You might want to take a look at an Astra SP/G100. The cabin ain't what a Hawker's got (though not much worst than a 60), but it does have great legs and short field capabilities. It's been a while since I flew one, but from what I've heard support has gotten much better under Gulfstream. I used to work for an operator with a couple of Lear 60s, and the spread between the mx cost of the best/worst of them was almost 100% over a pretty extended period. Takeaway there is be double-careful if you buy a used one.
 
757BBJ, it seems that you dont know much about the lear 60. You say it burn alot of gas and that my friend is your first wrong answer about the 60. We almost always average 1500-1600 the first hour even with the most poor handling to altitude. You must be thinking about the Lear 24 when you say 200 a hour it is more like 2500 the first hour. I have done numerous Palm spring, vegas, SDL, LAX, trips in the 60 non-stop and usually land with 1500-1800 lbs. It just depends on the winds. I hear the info i got from the hawker 800XP from my numerous buddies who fly for NetJets and fly these hawkers. Most of them plan on and usually make the SLN fuel stop. I dont think they would just make up something like that.
 
After you use the Honeywell 8000 series FMS you will understand. You don't have to punch in codes to delete waypoints. It is much more intuitive than the UNS. And while the UNS is better than the XLS, I personally still consider the UNS to be a negative.
 
It is about a 1 in 10 chance that you are going to make east to west coast non stop in a 60. The 60 has about Five hours of range at LRC of .74 plus reserve so the winds had better be not existant. Better off to go .78 .79 and stop in sln for a 20 minute turn, wink at the cutes and still make the trip in Five hours Fifteen minutes.
 
Learjet Pilot said:
I hear the info i got from the hawker 800XP from my numerous buddies who fly for NetJets and fly these hawkers. Most of them plan on and usually make the SLN fuel stop. I dont think they would just make up something like that.

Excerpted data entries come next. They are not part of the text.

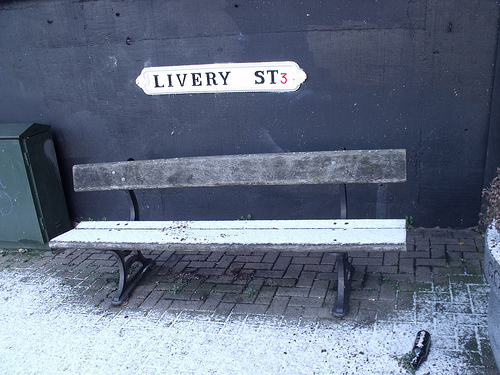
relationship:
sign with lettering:
[134, 59, 308, 97] [150, 68, 233, 90]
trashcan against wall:
[2, 119, 72, 244] [0, 2, 497, 240]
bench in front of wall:
[47, 144, 413, 317] [0, 2, 497, 240]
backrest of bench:
[66, 143, 413, 195] [47, 144, 413, 317]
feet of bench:
[106, 256, 357, 321] [47, 144, 413, 317]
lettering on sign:
[150, 68, 233, 90] [134, 59, 308, 97]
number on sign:
[278, 70, 290, 90] [134, 59, 308, 97]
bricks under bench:
[182, 258, 306, 322] [47, 144, 413, 317]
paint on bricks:
[108, 315, 275, 356] [2, 264, 388, 374]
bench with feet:
[47, 144, 413, 317] [106, 256, 357, 321]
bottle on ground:
[409, 328, 431, 370] [0, 232, 483, 373]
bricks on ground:
[182, 258, 306, 322] [0, 232, 483, 373]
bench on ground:
[47, 144, 413, 317] [0, 232, 483, 373]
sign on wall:
[134, 59, 308, 97] [0, 2, 497, 240]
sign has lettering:
[134, 59, 308, 97] [150, 68, 233, 90]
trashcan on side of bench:
[2, 119, 72, 244] [47, 144, 413, 317]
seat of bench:
[45, 218, 413, 252] [47, 144, 413, 317]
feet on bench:
[106, 256, 357, 321] [47, 144, 413, 317]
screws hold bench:
[331, 219, 351, 245] [47, 144, 413, 317]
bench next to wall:
[47, 144, 413, 317] [0, 2, 497, 240]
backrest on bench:
[66, 143, 413, 195] [47, 144, 413, 317]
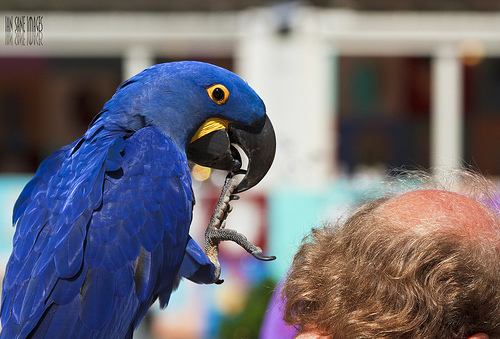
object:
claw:
[201, 167, 277, 286]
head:
[124, 59, 280, 198]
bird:
[0, 60, 275, 339]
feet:
[207, 165, 264, 276]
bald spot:
[355, 188, 497, 294]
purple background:
[260, 279, 295, 336]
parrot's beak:
[185, 112, 275, 193]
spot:
[376, 183, 498, 254]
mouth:
[180, 117, 281, 192]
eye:
[204, 79, 229, 100]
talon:
[252, 252, 278, 263]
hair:
[288, 202, 499, 337]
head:
[271, 167, 500, 338]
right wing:
[72, 131, 196, 337]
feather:
[58, 183, 148, 333]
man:
[282, 166, 498, 339]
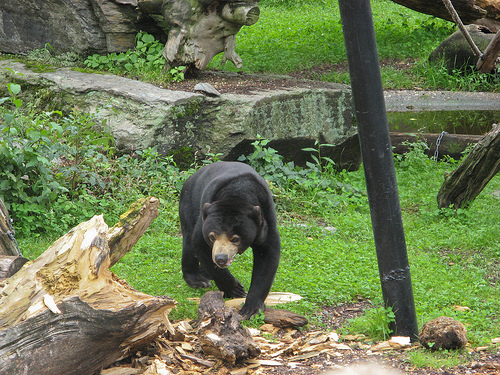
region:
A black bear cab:
[177, 156, 284, 316]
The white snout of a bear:
[200, 204, 255, 270]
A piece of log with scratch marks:
[6, 218, 165, 347]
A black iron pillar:
[336, 13, 433, 350]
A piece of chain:
[432, 129, 447, 160]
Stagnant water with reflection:
[396, 112, 490, 130]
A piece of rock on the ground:
[419, 315, 469, 352]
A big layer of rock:
[83, 80, 348, 159]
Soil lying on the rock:
[188, 74, 289, 89]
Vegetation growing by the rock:
[4, 90, 113, 206]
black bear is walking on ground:
[167, 151, 328, 313]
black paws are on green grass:
[160, 255, 290, 318]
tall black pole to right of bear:
[332, 8, 440, 341]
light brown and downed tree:
[3, 224, 200, 359]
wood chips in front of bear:
[167, 313, 377, 369]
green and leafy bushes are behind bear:
[14, 113, 315, 235]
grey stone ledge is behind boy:
[94, 68, 348, 169]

Do you really think that they are stopping in SLN just because they need gas and it's about halfway? Not a chance. Ever been to Flower at SLN? :D

As I said, I do east to west all the time in a Hawker. Not sure why your numerous buddies flying the same airplane can't ever do it.
 
I haven't flown either a Lear 60 or a Hawker 800, but I think that your comment about the Honeywell FMS is open to debate. The Honeywells, at least in the Sovereign, did have slightly more capability than the UNS, but I, personally, found the UNS to be far more user friendly and intuitive.

I would consider the UNS to be a positive.

Rick1128 said:
After you use the Honeywell 8000 series FMS you will understand. You don't have to punch in codes to delete waypoints. It is much more intuitive than the UNS. And while the UNS is better than the XLS, I personally still consider the UNS to be a negative.
 
Learjet Pilot said:
757BBJ, it seems that you dont know much about the lear 60. You say it burn alot of gas and that my friend is your first wrong answer about the 60.

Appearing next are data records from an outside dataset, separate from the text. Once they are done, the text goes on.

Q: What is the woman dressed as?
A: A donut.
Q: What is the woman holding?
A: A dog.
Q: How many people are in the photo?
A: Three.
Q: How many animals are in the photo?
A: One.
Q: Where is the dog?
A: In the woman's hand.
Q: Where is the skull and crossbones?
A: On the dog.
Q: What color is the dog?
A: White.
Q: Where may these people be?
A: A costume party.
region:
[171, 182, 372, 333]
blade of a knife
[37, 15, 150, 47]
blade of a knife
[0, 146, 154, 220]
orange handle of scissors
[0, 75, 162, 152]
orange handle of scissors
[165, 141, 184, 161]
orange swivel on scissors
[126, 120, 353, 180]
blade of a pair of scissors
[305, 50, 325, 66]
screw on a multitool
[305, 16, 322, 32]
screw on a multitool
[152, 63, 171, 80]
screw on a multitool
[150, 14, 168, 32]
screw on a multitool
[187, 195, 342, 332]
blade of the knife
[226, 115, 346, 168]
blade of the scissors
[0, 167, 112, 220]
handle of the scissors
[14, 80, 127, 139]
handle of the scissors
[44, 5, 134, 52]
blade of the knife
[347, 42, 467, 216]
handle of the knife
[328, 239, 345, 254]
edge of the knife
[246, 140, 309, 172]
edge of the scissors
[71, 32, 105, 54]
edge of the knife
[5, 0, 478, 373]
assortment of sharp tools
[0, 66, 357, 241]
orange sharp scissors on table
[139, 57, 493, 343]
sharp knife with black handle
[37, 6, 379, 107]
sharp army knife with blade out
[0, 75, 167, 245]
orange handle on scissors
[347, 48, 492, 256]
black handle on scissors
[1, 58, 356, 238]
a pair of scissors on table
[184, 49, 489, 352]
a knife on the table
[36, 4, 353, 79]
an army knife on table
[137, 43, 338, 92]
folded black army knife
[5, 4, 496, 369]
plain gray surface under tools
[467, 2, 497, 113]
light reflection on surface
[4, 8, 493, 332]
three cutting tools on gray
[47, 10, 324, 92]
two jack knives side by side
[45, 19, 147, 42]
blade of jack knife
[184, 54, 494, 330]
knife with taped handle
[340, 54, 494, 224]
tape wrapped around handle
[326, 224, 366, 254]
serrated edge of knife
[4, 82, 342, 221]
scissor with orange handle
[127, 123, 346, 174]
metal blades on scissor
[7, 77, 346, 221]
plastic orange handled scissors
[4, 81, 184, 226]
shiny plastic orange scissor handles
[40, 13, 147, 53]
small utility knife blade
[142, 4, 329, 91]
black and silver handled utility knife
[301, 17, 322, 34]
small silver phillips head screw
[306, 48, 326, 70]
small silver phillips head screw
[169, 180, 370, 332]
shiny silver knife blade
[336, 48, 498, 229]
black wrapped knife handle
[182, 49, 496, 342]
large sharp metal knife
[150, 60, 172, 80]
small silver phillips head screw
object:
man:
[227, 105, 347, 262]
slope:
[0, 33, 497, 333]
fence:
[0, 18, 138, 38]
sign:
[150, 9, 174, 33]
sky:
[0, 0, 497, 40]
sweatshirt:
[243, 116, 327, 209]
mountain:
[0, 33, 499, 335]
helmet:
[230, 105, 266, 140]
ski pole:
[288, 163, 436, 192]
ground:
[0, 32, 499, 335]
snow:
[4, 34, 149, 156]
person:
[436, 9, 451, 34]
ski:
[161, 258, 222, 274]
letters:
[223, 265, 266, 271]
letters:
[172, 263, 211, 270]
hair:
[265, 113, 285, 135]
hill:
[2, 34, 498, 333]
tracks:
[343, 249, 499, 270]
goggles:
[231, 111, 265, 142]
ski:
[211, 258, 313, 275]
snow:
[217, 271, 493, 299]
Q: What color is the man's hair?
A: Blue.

Learjet Pilot, Thanks for writing back. You might have misread/misunderstood what I wrote. I was saying that the Lear60 does not carry a lot of fuel. If it stayed in the low 30s (lets say for wind going West), it would not be able to complete its mission without a tech stop. The Hawker stays in the 30s initially, then completes its climb as fuel burns off and it accelerates. A 60 would burn too much fuel (Fuel on board:pPH ratio) to do that, thus it has to get high to get the #s it needs to be as efficient. The 800 burns about 2K lbs total at 350 the 1st hour. Get it to 410, and it's sipping fuel.